Basic Fundamentals · Topic 16

Exact vs. Approximate Nearest Neighbor (ANN) search

Exact nearest-neighbor search compares the query vector to every point in the collection and returns the true k nearest. It’s correct but O(n) per query, so it doesn’t scale. Approximate nearest neighbor (ANN) uses an index (e.g. HNSW, IVF) to return neighbors that are “close enough” with high probability, in sublinear time.

Summary

Exact k-NN: compare query to every vector; O(n); correct but doesn’t scale.
ANN: use an index (HNSW, IVF, etc.) to return near-optimal neighbors in sublinear time; trade a small loss in recall for latency and throughput.
Parameters (e.g. efSearch, nprobe) tune the recall–latency trade-off; 95–99% recall is often acceptable for semantic search and recommendations.
Vector databases typically use ANN for the main query path; the curse of dimensionality makes exact search impractical at scale.

Exact k-NN: correct but expensive

Exact k-nearest neighbor search computes the distance (or similarity) between the query vector and every point in the collection, then returns the k with smallest distance (or largest similarity). That guarantees the true k nearest neighbors but requires O(n) distance computations per query. For millions or billions of vectors, that’s too slow for interactive use and doesn’t scale with throughput. Exact search is still used for small collections, for validation (e.g. to measure recall of an ANN index), or when correctness is non-negotiable.

Brute-force exact search can be parallelized (e.g. over vector chunks or GPU threads) to speed up single queries, but the total work remains O(n). For very small n (e.g. under 10k vectors), some systems skip building an index and use exact search by default to avoid index build cost and parameter tuning.

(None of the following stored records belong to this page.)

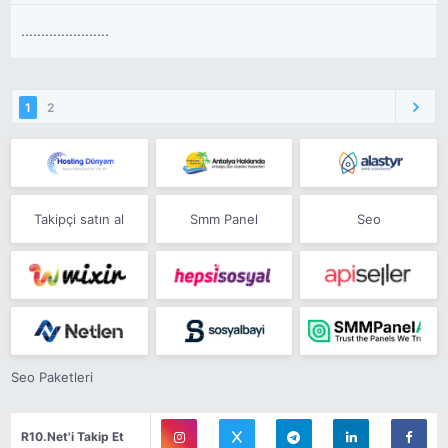
......................
1
2
Takipçi satın al
Smm Panel
Seo
Seo Paketleri
R10.Net'i Takip Et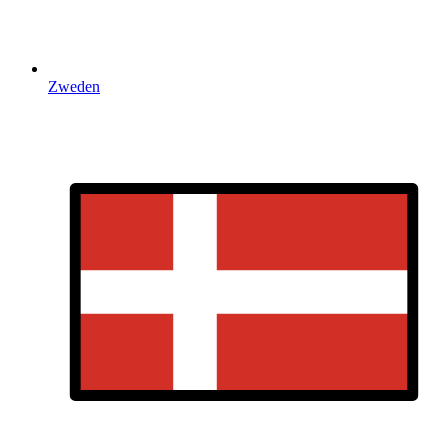
Zweden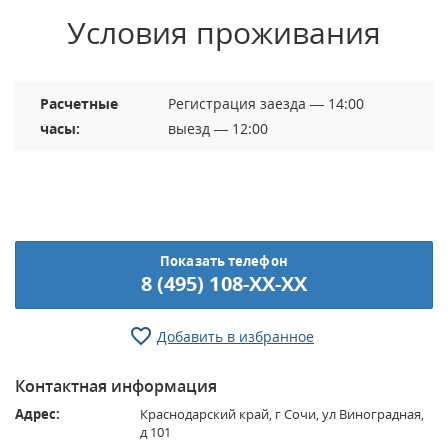
Условия проживания
Расчетные
Регистрация заезда — 14:00
часы:
выезд — 12:00
Показать телефон
8 (495) 108-XX-XX
Добавить в избранное
Контактная информация
Адрес:
Краснодарский край, г Сочи, ул Виноградная,
д 101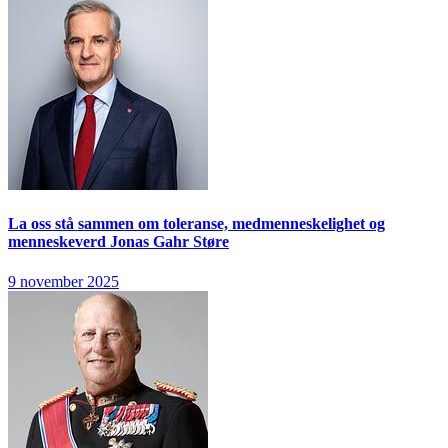
La oss stå sammen om toleranse, medmenneskelighet og
menneskeverd
Jonas Gahr Støre
9 november 2025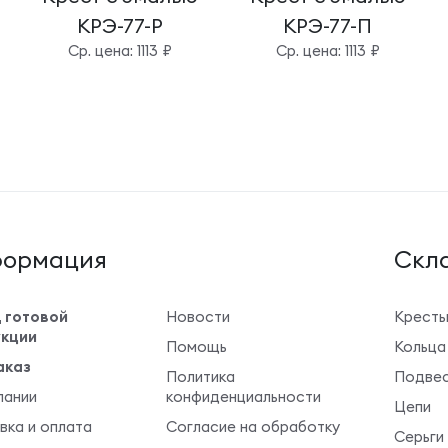
КРЭ-77-Р
КРЭ-77-П
Cр. цена: 1113 ₽
Cр. цена: 1113 ₽
ормация
Cкла
 готовой
Новости
Крест
кции
Помощь
Кольца
аказ
Политика
Подвес
пании
конфиденциальности
Цепи
вка и оплата
Согласие на обработку
Серьги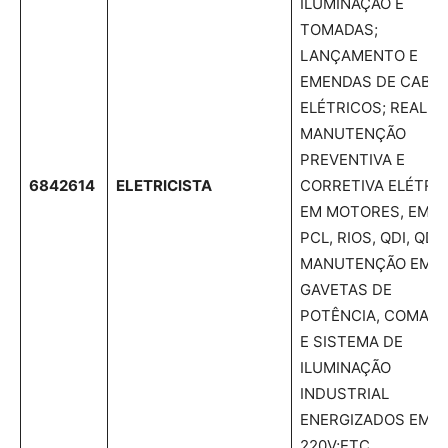
ILUMINAÇÃO E
TOMADAS;
LANÇAMENTO E
EMENDAS DE CABO
ELÉTRICOS; REALIZ
MANUTENÇÃO
PREVENTIVA E
6842614
ELETRICISTA
CORRETIVA ELÉTRI
EM MOTORES, EM
PCL, RIOS, QDI, QDL;
MANUTENÇÃO EM
GAVETAS DE
POTÊNCIA, COMAN
E SISTEMA DE
ILUMINAÇÃO
INDUSTRIAL
ENERGIZADOS EM
220V;ETC.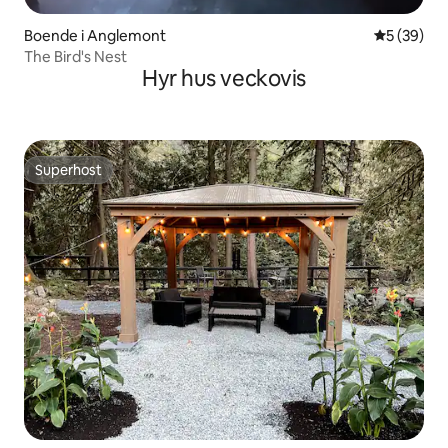
Boende i Anglemont
5 av 5 i g
5 (39)
The Bird's Nest
Hyr hus veckovis
Superhost
Superhost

ANN: approximate but scalable

Approximate nearest neighbor (ANN) uses an index structure to avoid scanning every vector. Algorithms like HNSW (graph-based) or IVF (cluster-based) organize vectors so that the search can “navigate” to likely neighbors and evaluate only a fraction of the dataset. The result is approximate: you get neighbors that are “close enough” with high probability, not always the exact top k. ANN algorithms trade a small loss in recall for large gains in latency and throughput. You tune parameters (e.g. HNSW’s efSearch, IVF’s nprobe) to balance speed and accuracy. For most semantic search and recommendation use cases, 95–99% recall is acceptable and ANN is the only practical option at scale.

ANN indexes are built once (or updated incrementally) and then serve many queries. Build time and memory footprint depend on the algorithm and parameters; at query time, higher efSearch or nprobe usually improves recall but increases latency. Benchmarking against exact k-NN on a sample lets you choose parameters that meet your recall target.

Why exact search doesn’t scale in high dimensions

The curse of dimensionality means that in high dimensions, exact search can’t prune the space efficiently with simple structures (e.g. B-trees). There’s no one-dimensional order that corresponds to “nearest,” so you can’t avoid checking a large fraction of points. ANN indexes exploit graph or clustering structure to navigate to likely neighbors without scanning everything. Vector databases typically use ANN under the hood for the main query path. See the recall–latency trade-off curve and recall–latency trade-off in HNSW for tuning.

Frequently Asked Questions

When should I use exact search instead of ANN?

Use exact when the collection is small (e.g. < 100k vectors), when you need 100% recall (e.g. compliance), or when you’re benchmarking ANN recall. For production at scale, ANN is the default.

What recall can I expect from ANN?

With tuned parameters, 95–99% recall@k is common. It depends on index type, efSearch / nprobe, and data. Measure with a ground-truth exact set; see measuring recall at k and ANN benchmarks.

Does ANN work with metadata filtering?

Yes. Systems combine ANN with metadata filtering via pre- or post-filtering. Pre-filtering can reduce the candidate set before ANN; post-filtering applies filters after ANN. Both can affect recall and latency.

Can I switch from exact to ANN without re-ingesting?

You build an ANN index over the same vectors. Many VDBs build the index on ingestion; if you started with a flat (exact) index, you may need to rebuild or create a new collection with an ANN index type. See your product’s docs for index types and dynamic indexing.